Sam,

I don't bother with Solaris since Oracle closed the source. Instead I use the open-sourced branch for the kernel called Illumos which is being developed by the upstream commercial distros as well as other contributors.


There are three main distributions for x86 platforms.

OpenIndiana -- This is the continuation of OpenSolaris. Good for server and desktop. This was the distribution I have used for years. There is a lot of reorganization (compilers, userland, etc.) recently which tends to break things. The package repositories are also in flux as well (broken dependencies). It's a good distro but no longer stable and no reasonable release schedule.

SmartOS -- You can get support from Joyent. It's a cloud-based implementation and the OS is booted from USB drive to provide a memory resident hypervisor. It has regular releases and uses NetBSD pkgsrc as it's package system which has pretty much everything you'd want (including spamdyke). It's designed for VM farms.

OmniOS -- You can get support from OmniTi. It's a minimalistic server with regular releases (bloody, stable, LTS). It comes with IPS but you can use pkgsrc from SmartOS as well. This is the distro I'm moving to. It's very stable. IPS is nice because it allows you to freeze and rollback packages. However, it's hard to find something missing in pkgsrc so that's what I've chosen for my userland.

I've worked with several Linux distros (my company is a Linux house) and have found they need much more care than illumos-based servers.

SInce we're just using qmail backend as a delivery agent, I'm not sure what the strength of a proxy-based approach is other than to broaden it's appeal (which makes a lot of sense). However, it's spamdyke that kept me using qmail for so long.

Gary

On 8/18/15 8:05 PM, Sam Clippinger via spamdyke-users wrote:
That's good to know, thanks for posting that info. I'm always amazed to hear people still use Solaris any more... I endured it a few years ago because ZFS was worth the pain, but finally had to abandon it because it was impossible to get security updates without an enterprise contract.

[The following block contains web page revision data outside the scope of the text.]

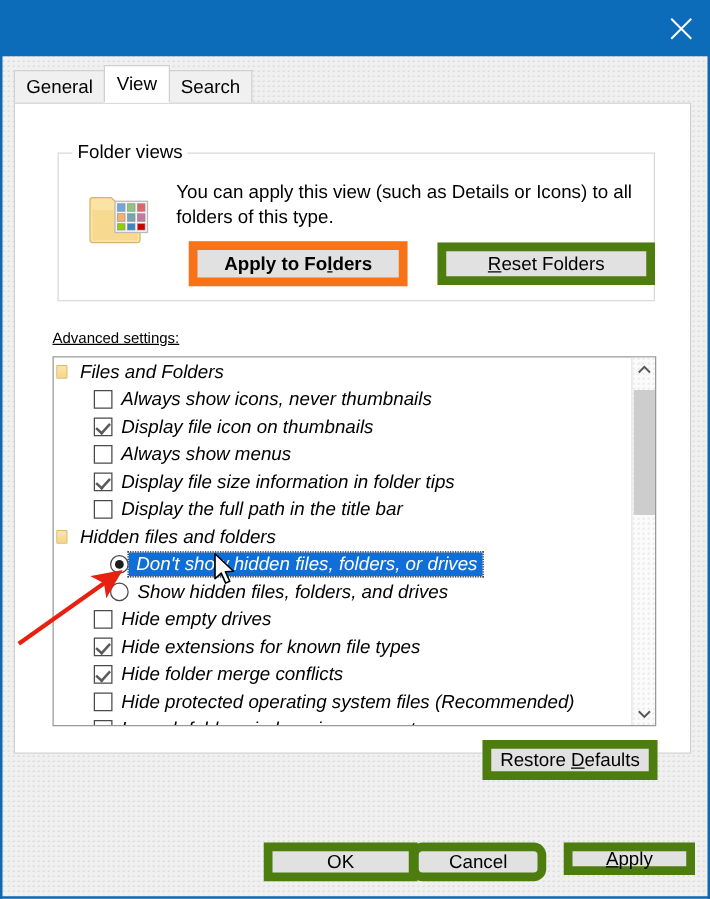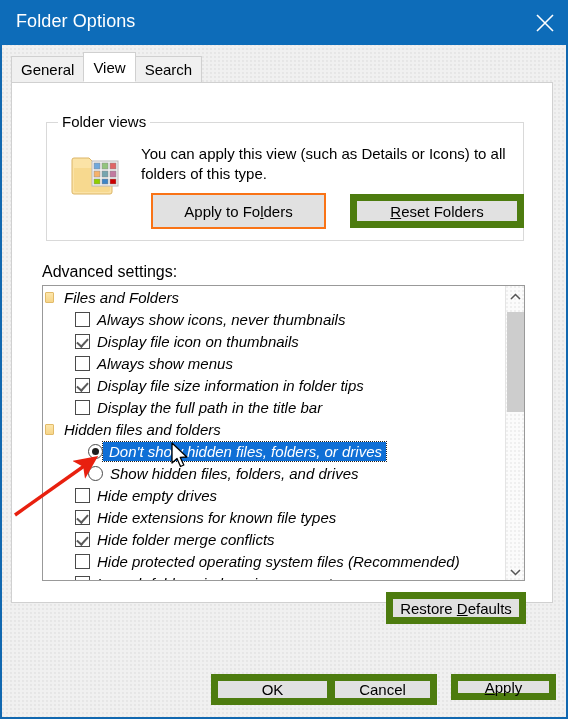--- a/index.html
+++ b/index.html
@@ -130,41 +130,43 @@
     background: #e1e1e1;
     border: 7px solid #4d7c0f;
     cursor: pointer;
     display: flex;
     align-items: center;
     justify-content: center;
     white-space: nowrap;
     padding: 0;
   }
   .btn.focused {
-    border: 2px solid #f97316;
+    border: 7px solid #f97316;
+    font-weight: bold;
   }
 
   #btn-apply-folders {
     position: absolute;
     left: 104px; top: 70px;
     width: 175px; height: 36px;
   }
   #btn-reset-folders {
     position: absolute;
     left: 303px; top: 71px;
     width: 174px; height: 34px;
   }
 
   
   #adv-label {
     position: absolute;
     left: 30px; top: 180px;
-    font-size: 16px;
+    font-size: 12px;
     color: #000;
     white-space: nowrap;
+    text-decoration: underline;
   }
 
   #listbox {
     position: absolute;
     left: 30px; top: 202px;
     width: 483px; height: 296px;
     background: #ffffff;
     border: 1px solid #999999;
     overflow: hidden;
     font-style: italic;
@@ -285,21 +287,21 @@
 
   
   #btn-ok {
     position: absolute;
     left: 209px; top: 674px;
     width: 123px; height: 31px;
   }
   #btn-cancel {
     position: absolute;
     left: 326px; top: 674px;
-    width: 109px; height: 31px;
+    width: 109px; height: 31px; border-radius: 10px;
   }
   #btn-apply {
     position: absolute;
     left: 449px; top: 674px;
     width: 105px; height: 26px;
   }
 
   .u { text-decoration: underline; }
 
   
@@ -313,21 +315,20 @@
     left: 10px; top: 445px;
     pointer-events: none;
   }
 </style>
 </head>
 <body>
 
 <div id="dialog">
 
   <div id="titlebar">
-    <div id="title-text">Folder Options</div>
     <div id="close-btn">
       <span>
         <svg width="20" height="20" viewBox="0 0 20 20">
           <path d="M2 2 L18 18 M18 2 L2 18" stroke="#ffffff" stroke-width="1.6" fill="none"></path>
         </svg>
       </span>
     </div>
   </div>
 
   <div id="tabstrip">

spamdyke's next version is nearly ready but I'm still running tests. It fixes the recipient validation code in spamdyke-qrv when vpopmail is being used, which has increased the number of test scripts to 4-6 million (from about 200K-300K). So it's taking a lot longer to test (about 2 weeks straight on 20 EC2 instances). They say familiarity breeds contempt, and lately I've become very familiar with vpopmail's code, so it's very hard to regard it with anything but contempt. I'll write up a complete rant about it later; for now I'll just say I will never install it on a new server again and I'm giving serious thought to deleting it from my current server. If anyone out there has vpopmail running on a server where users can edit their own .qmail files inside their mail folders, be very very afraid. Crashes and fork bombs are easy to do and cooking up a denial of service attack would probably be simple. I haven't been looking for exploitable holes, but I'm positive they're in there.

Anyway, sadly spamdyke's next version doesn't include any earth-shattering features but it does add one small thing -- the ability to block authorization attempts unless SSL/TLS is active. IPv6 is certainly on my radar, but frankly I'm far more interested in adding a real "proxy mode" to spamdyke so it will work with other mail servers beyond qmail. Qmail has become an anachronism and I'm convinced it's time to let it go. If spamdyke can forward connections from port 25 to port X while doing all the filtering it does now, it should work nicely with just about any other mail server.

-- Sam Clippinger




On Aug 18, 2015, at 12:03 PM, Gary Gendel via spamdyke-users <spamdyke-users@spamdyke.org <mailto:spamdyke-users@spamdyke.org>> wrote:

I use port 22 for non-auth mail and 587 for TLS with auth mail. On 587 I ended up using postfix because I could never get spamdyke working. It always failed valid authorizations.

I was putting together a new server and I decided to take another look. The problem ended up in the checkpassword-pam module on Illumos (Solaris). Illumos (and possibly other Unix derivatives) require that pam has PAM_TTY set before starting a session. The checkpassword-pam module doesn't do this. I posted a bug report but my solution was to add the following code just before opening the pam session (in pam-support.c).

retval = pam_set_item(pamh, PAM_TTY, "/dev/null");
if (retval != PAM_SUCCESS) {
   fatal("Setting PAM_TTY failed: %s", pam_strerror(pamh, retval));
   return 1;
}

I just thought I'd send this information along in case anyone else was having issues with spamdyke authorization.

Sam,

How's the "next gen" version coming?  Will it support IPv6?